(Records from a dataset)
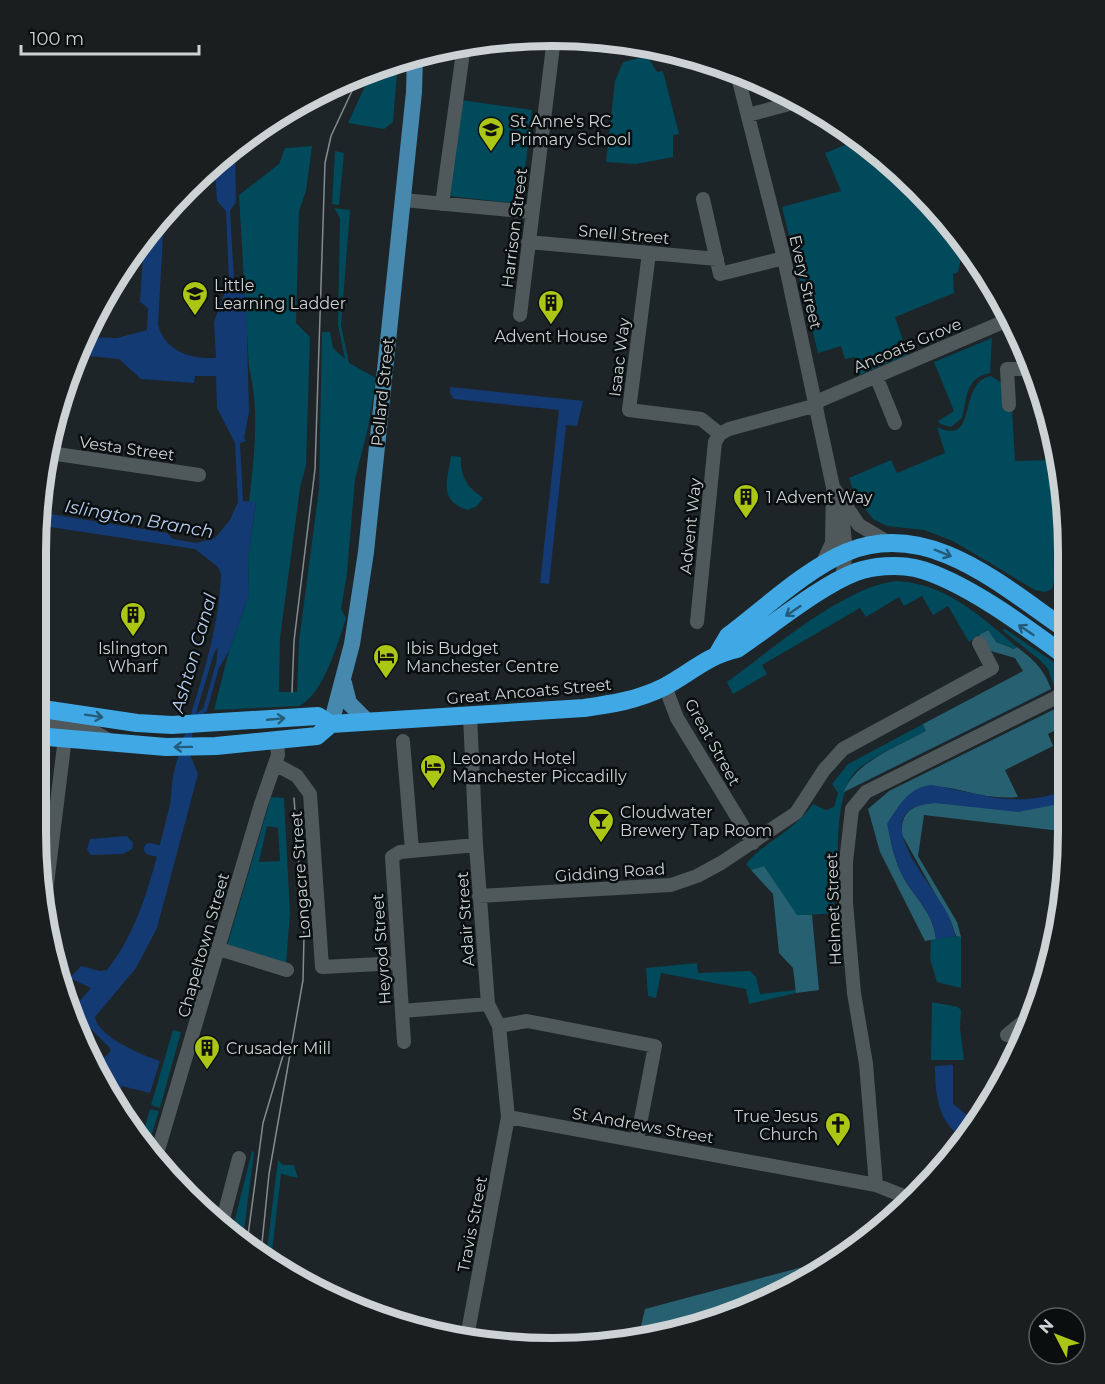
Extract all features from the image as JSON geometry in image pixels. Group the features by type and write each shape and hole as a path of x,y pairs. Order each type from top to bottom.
{"highway":[{"name":"Great Ancoats Street","path":"718,653 728,636 821,566 839,547 886,541 913,542 945,553 970,566 1058,624"},
{"path":"839,547 868,569"},
{"name":"Great Ancoats Street","path":"46,709 137,723 172,725 219,724 318,716 330,724 607,705 643,696 665,686 718,653 737,649 842,578 868,569 898,566 929,573 991,606 1058,650"},
{"name":"Great Ancoats Street","path":"46,737 150,746 216,746 277,742 318,736 330,724"}],"main road":[{"name":"Pollard Street","path":"330,724 352,644 366,552 382,381 403,200 414,66"},
{"path":"343,679 349,703 368,722"}],"street":[{"name":"Harrison Street","path":"520,315 553,46"},
{"path":"442,204 463,55"},
{"name":"Every Street","path":"739,82 784,258 837,493 842,578"},
{"path":"748,115 787,104"},
{"path":"703,199 720,274 784,258"},
{"path":"403,200 532,212"},
{"name":"Snell Street","path":"528,242 717,259"},
{"name":"Isaac Way","path":"649,254 629,410 701,419 720,434"},
{"name":"Ancoats Grove","path":"816,404 1002,322"},
{"path":"1009,405 1007,369 1024,369"},
{"path":"876,376 896,423"},
{"path":"720,434 729,429 816,404"},
{"name":"Advent Way","path":"697,622 716,442 720,434"},
{"name":"Vesta Street","path":"56,454 199,475"},
{"path":"837,493 859,525 886,541"},
{"name":"Gidding Road","path":"479,896 671,885 697,876 753,843 796,813 827,765 843,749 998,665 979,643"},
{"name":"Great Street","path":"665,686 677,718 753,843"},
{"name":"Helmet Street","path":"876,1185 867,1075 854,993 846,903 848,835 852,809 866,792 1058,696"},
{"name":"Adair Street","path":"470,716 479,896 488,1004 499,1026 508,1117"},
{"path":"46,725 91,730 113,743"},
{"path":"403,741 412,850 476,845"},
{"name":"Chapeltown Street","path":"158,1148 201,986 219,949 278,755 277,742"},
{"path":"49,871 64,746"},
{"name":"Longacre Street","path":"275,764 297,776 310,794 322,967 399,963"},
{"name":"Heyrod Street","path":"404,1042 391,861 393,855 412,850"},
{"path":"219,949 287,970"},
{"path":"402,1011 488,1004"},
{"path":"499,1026 527,1021 655,1046 637,1140"},
{"name":"St Andrews Street","path":"508,1117 876,1185 903,1196"},
{"name":"Travis Street","path":"468,1330 508,1117"},
{"path":"224,1216 239,1158"}],"shaded area":[{"path":"647,56 657,72 663,71 679,134 673,135 673,157 636,164 606,162 615,81 623,62"},
{"path":"397,71 393,122 384,129 348,123 367,82"},
{"path":"461,100 532,110 521,204 450,196"},
{"path":"850,143 861,151 910,195 962,255 958,272 953,274 954,293 895,317 908,355 859,375 855,357 845,359 841,346 818,353 782,207 841,191 825,153"},
{"path":"312,146 306,191 299,211 296,323 310,337 306,465 300,488 280,638 279,692 297,692 299,641 319,489 322,332 330,332 333,348 345,359 338,325 340,218 334,208 350,210 341,326 349,363 376,378 368,428 355,479 347,573 341,609 346,618 322,680 308,700 299,706 214,710 229,651 249,595 248,558 256,503 249,502 255,418 249,368 239,195 279,164 285,148"},
{"path":"335,151 344,153 339,205 332,204"},
{"path":"992,338 990,373 976,379 971,384 962,418 951,427 940,424 938,421 954,411 934,362"},
{"path":"991,376 1002,383 1003,409 1012,409 1015,461 1050,460 1053,481 1054,581 1052,589 1045,592 1035,590 953,541 924,530 887,526 873,519 855,496 849,478 891,460 897,473 945,453 937,427 950,431 959,428 964,421 974,390 980,381"},
{"path":"451,456 461,457 463,476 473,490 483,498 477,506 468,510 458,506 448,495 447,481"},
{"path":"896,581 914,583 947,595 976,613 1017,647 1014,649 996,642 987,630 969,642 948,606 933,615 922,596 904,606 899,597 866,617 860,608 762,665 767,674 733,694 727,682 808,622 853,595"},
{"path":"1005,629 1055,663 1058,669 1058,680 1054,686 1048,669 1040,660 1002,630"},
{"path":"988,630 996,642 1014,649 1017,647 1033,661 1042,670 1051,689 844,792 850,781 867,763 926,731 923,724 1023,671 1015,658 991,651 979,635"},
{"path":"1058,707 1058,729 1048,734 1053,746 1005,770 1018,797 997,797 945,787 931,787 917,792 903,804 888,824 899,868 929,915 936,939 925,941 880,852 868,809 889,791"},
{"path":"923,724 927,731 872,759 857,770 850,780 841,808 839,887 833,888 834,913 797,916 764,866 751,870 746,864 753,856 788,830 813,804 826,810 834,807 838,793 832,784 848,764"},
{"path":"271,797 284,798 290,914 286,963 227,946","holes":["267,826 278,828 280,861 259,862"]},
{"path":"935,803 1058,805 1058,831 924,815 918,856 957,922 961,937 956,936 951,922 902,835 903,820 910,811 920,805"},
{"path":"764,866 797,915 812,915 819,990 796,993 793,968 779,953 773,894 751,870"},
{"path":"961,937 961,988 937,982 930,959 931,939"},
{"path":"697,963 698,973 750,971 756,977 760,994 796,990 796,993 749,1004 746,989 661,973 656,998 648,996 646,968"},
{"path":"932,1002 958,1007 961,1010 960,1028 964,1060 931,1060"},
{"path":"173,1030 181,1032 160,1108 151,1105"},
{"path":"150,1109 159,1111 150,1139 140,1125 145,1126"},
{"path":"252,1151 254,1152 244,1233 234,1224"},
{"path":"278,1160 283,1165 294,1165 298,1178 281,1174 272,1253 267,1249"},
{"path":"814,1264 776,1285 730,1305 640,1330 645,1309"}],"water":[{"path":"235,158 236,202 230,211 234,280 246,297 249,412 244,438 246,441 240,443 243,501 256,502 248,558 249,595 229,651 219,668 216,665 218,647 214,653 197,710 189,752 198,774 157,928 136,968 95,1017 98,1024 112,1038 132,1050 160,1061 150,1093 122,1086 119,1093 102,1060 110,1052 110,1048 85,1025 77,1004 91,988 70,978 81,966 100,971 107,970 139,914 169,809 174,773 210,648 221,574 218,567 195,549 48,527 48,514 167,533 173,539 196,543 215,538 230,520 238,502 235,443 217,408 216,376 195,376 194,383 141,379 119,359 86,356 95,337 117,338 147,330 148,308 140,302 143,255 163,229 158,325 167,342 180,352 197,357 216,358 214,322 229,281 226,211 217,201 215,175"},
{"path":"450,387 583,401 577,426 566,425 549,584 540,583 559,410 454,399 450,393"},
{"path":"932,785 984,796 1017,799 1058,792 1058,804 1018,812 935,803 914,808 904,818 902,831 907,847 947,912 955,936 936,939 929,915 899,868 887,824 905,798 924,786"},
{"path":"127,836 133,843 132,849 123,854 91,855 87,850 90,839"},
{"path":"953,1065 953,1104 970,1117 958,1134 949,1126 940,1108 935,1066"}],"waterway":[{"name":"Ashton Canal","path":"196,716 205,710 217,667"},
{"path":"150,849 166,853"}],"tram line":[{"path":"292,692 294,641 315,469 325,163 331,136 354,88"},
{"path":"262,1245 269,1174 303,980 304,936 294,798"},
{"path":"248,1236 263,1123 284,1052"}],"place":[{"name":"St Anne's RC Primary School","path":"491,153"},
{"name":"Little Learning Ladder","path":"195,317"},
{"name":"Advent House","path":"551,326"},
{"name":"1 Advent Way","path":"746,520"},
{"name":"Islington Wharf","path":"133,638"},
{"name":"Ibis Budget Manchester Centre","path":"386,680"},
{"name":"Leonardo Hotel Manchester Piccadilly","path":"433,790"},
{"name":"Cloudwater Brewery Tap Room","path":"601,844"},
{"name":"Crusader Mill","path":"207,1071"},
{"name":"True Jesus Church","path":"838,1148"}],"water label":[{"name":"Islington Branch","path":"139,519"}]}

* WHAT THE TASK ASKS
Your task is to copy every line in the entries that holds the string "Islington".

* ANSWER BELOW
{"name":"Islington Wharf","path":"133,638"},
{"name":"True Jesus Church","path":"838,1148"}],"water label":[{"name":"Islington Branch","path":"139,519"}]}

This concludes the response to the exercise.